(What you need to do) When a line in the records contains the string "plain", copy that line.

======

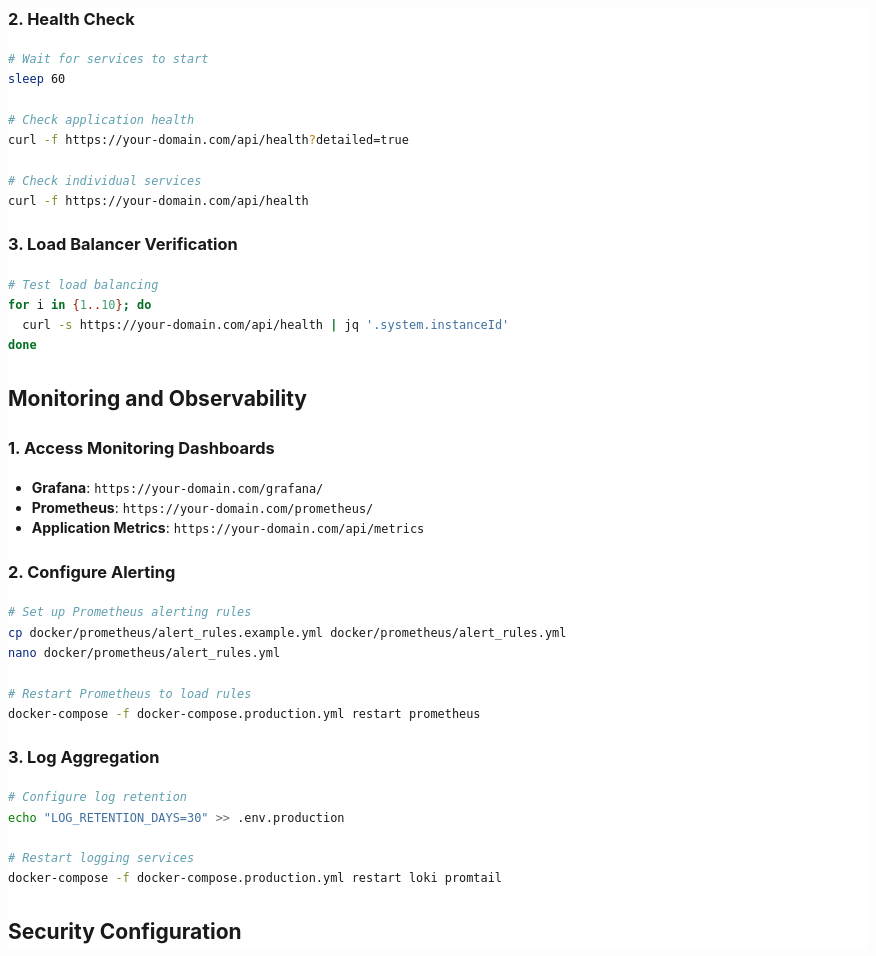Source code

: ### 2. Health Check

```bash
# Wait for services to start
sleep 60

# Check application health
curl -f https://your-domain.com/api/health?detailed=true

# Check individual services
curl -f https://your-domain.com/api/health
```

### 3. Load Balancer Verification

```bash
# Test load balancing
for i in {1..10}; do
  curl -s https://your-domain.com/api/health | jq '.system.instanceId'
done
```

## Monitoring and Observability

### 1. Access Monitoring Dashboards

- **Grafana**: `https://your-domain.com/grafana/`
- **Prometheus**: `https://your-domain.com/prometheus/`
- **Application Metrics**: `https://your-domain.com/api/metrics`

### 2. Configure Alerting

```bash
# Set up Prometheus alerting rules
cp docker/prometheus/alert_rules.example.yml docker/prometheus/alert_rules.yml
nano docker/prometheus/alert_rules.yml

# Restart Prometheus to load rules
docker-compose -f docker-compose.production.yml restart prometheus
```

### 3. Log Aggregation

```bash
# Configure log retention
echo "LOG_RETENTION_DAYS=30" >> .env.production

# Restart logging services
docker-compose -f docker-compose.production.yml restart loki promtail
```

## Security Configuration

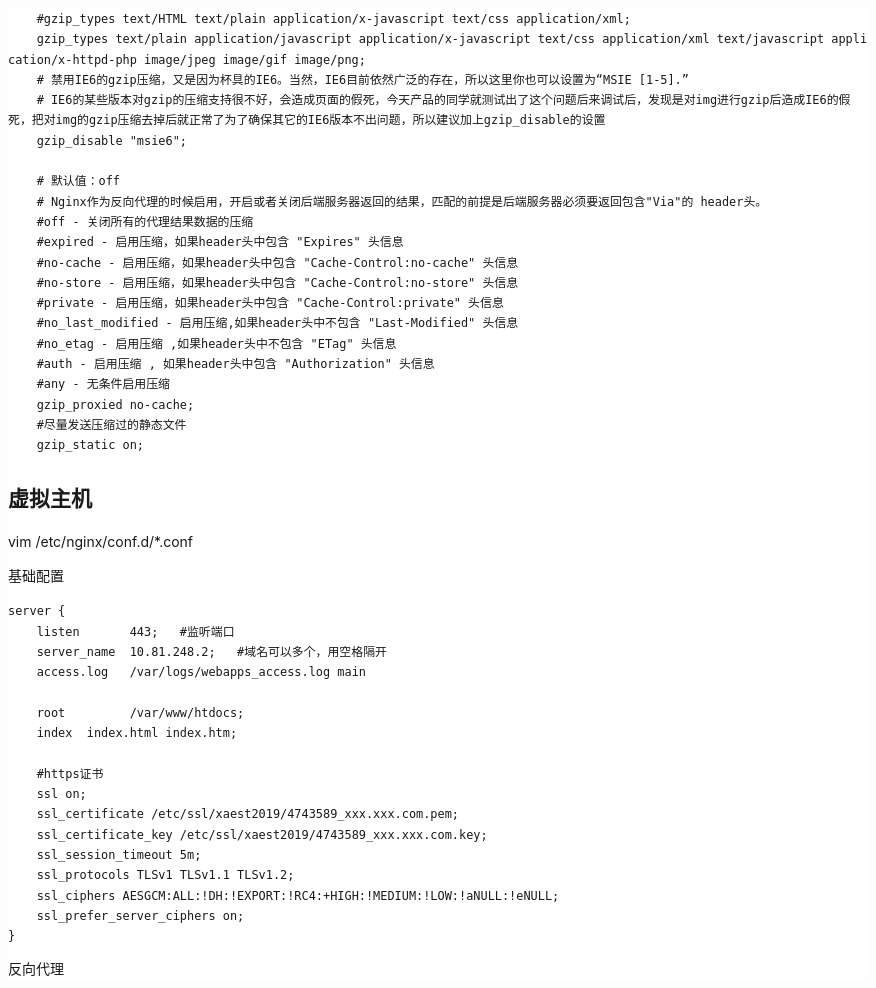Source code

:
 ```shell
    #gzip_types text/HTML text/plain application/x-javascript text/css application/xml;
    gzip_types text/plain application/javascript application/x-javascript text/css application/xml text/javascript application/x-httpd-php image/jpeg image/gif image/png;
    # 禁用IE6的gzip压缩，又是因为杯具的IE6。当然，IE6目前依然广泛的存在，所以这里你也可以设置为“MSIE [1-5].”
    # IE6的某些版本对gzip的压缩支持很不好，会造成页面的假死，今天产品的同学就测试出了这个问题后来调试后，发现是对img进行gzip后造成IE6的假死，把对img的gzip压缩去掉后就正常了为了确保其它的IE6版本不出问题，所以建议加上gzip_disable的设置
    gzip_disable "msie6";

    # 默认值：off
    # Nginx作为反向代理的时候启用，开启或者关闭后端服务器返回的结果，匹配的前提是后端服务器必须要返回包含"Via"的 header头。
    #off - 关闭所有的代理结果数据的压缩
    #expired - 启用压缩，如果header头中包含 "Expires" 头信息
    #no-cache - 启用压缩，如果header头中包含 "Cache-Control:no-cache" 头信息
    #no-store - 启用压缩，如果header头中包含 "Cache-Control:no-store" 头信息
    #private - 启用压缩，如果header头中包含 "Cache-Control:private" 头信息
    #no_last_modified - 启用压缩,如果header头中不包含 "Last-Modified" 头信息
    #no_etag - 启用压缩 ,如果header头中不包含 "ETag" 头信息
    #auth - 启用压缩 , 如果header头中包含 "Authorization" 头信息
    #any - 无条件启用压缩
    gzip_proxied no-cache;
    #尽量发送压缩过的静态文件
    gzip_static on;
```

## 虚拟主机

vim /etc/nginx/conf.d/*.conf

基础配置

```shell
server {
	listen       443;	#监听端口
	server_name  10.81.248.2;	#域名可以多个，用空格隔开
	access.log   /var/logs/webapps_access.log main
	
	root         /var/www/htdocs;
	index  index.html index.htm;
	
	#https证书
	ssl on;
    ssl_certificate /etc/ssl/xaest2019/4743589_xxx.xxx.com.pem;
    ssl_certificate_key /etc/ssl/xaest2019/4743589_xxx.xxx.com.key;
    ssl_session_timeout 5m;
    ssl_protocols TLSv1 TLSv1.1 TLSv1.2;
    ssl_ciphers AESGCM:ALL:!DH:!EXPORT:!RC4:+HIGH:!MEDIUM:!LOW:!aNULL:!eNULL;
    ssl_prefer_server_ciphers on;
}
```

反向代理
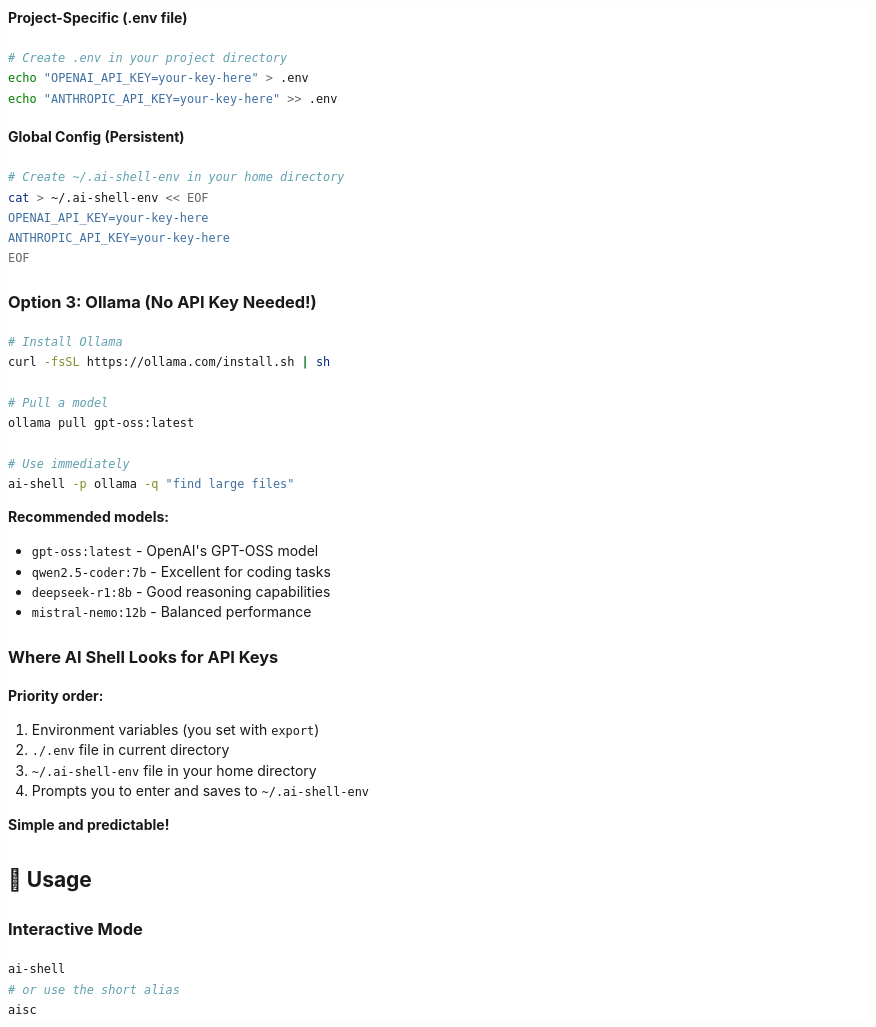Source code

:#### Project-Specific (.env file)
```bash
# Create .env in your project directory
echo "OPENAI_API_KEY=your-key-here" > .env
echo "ANTHROPIC_API_KEY=your-key-here" >> .env
```

#### Global Config (Persistent)
```bash
# Create ~/.ai-shell-env in your home directory
cat > ~/.ai-shell-env << EOF
OPENAI_API_KEY=your-key-here
ANTHROPIC_API_KEY=your-key-here
EOF
```

### Option 3: Ollama (No API Key Needed!)

```bash
# Install Ollama
curl -fsSL https://ollama.com/install.sh | sh

# Pull a model
ollama pull gpt-oss:latest

# Use immediately
ai-shell -p ollama -q "find large files"
```

**Recommended models:**
- `gpt-oss:latest` - OpenAI's GPT-OSS model
- `qwen2.5-coder:7b` - Excellent for coding tasks
- `deepseek-r1:8b` - Good reasoning capabilities
- `mistral-nemo:12b` - Balanced performance

### Where AI Shell Looks for API Keys

**Priority order:**
1. Environment variables (you set with `export`)
2. `./.env` file in current directory
3. `~/.ai-shell-env` file in your home directory
4. Prompts you to enter and saves to `~/.ai-shell-env`

**Simple and predictable!**

## 📖 Usage

### Interactive Mode

```bash
ai-shell
# or use the short alias
aisc
```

======

(Exercise output)
    #gzip_types text/HTML text/plain application/x-javascript text/css application/xml;
    gzip_types text/plain application/javascript application/x-javascript text/css application/xml text/javascript application/x-httpd-php image/jpeg image/gif image/png;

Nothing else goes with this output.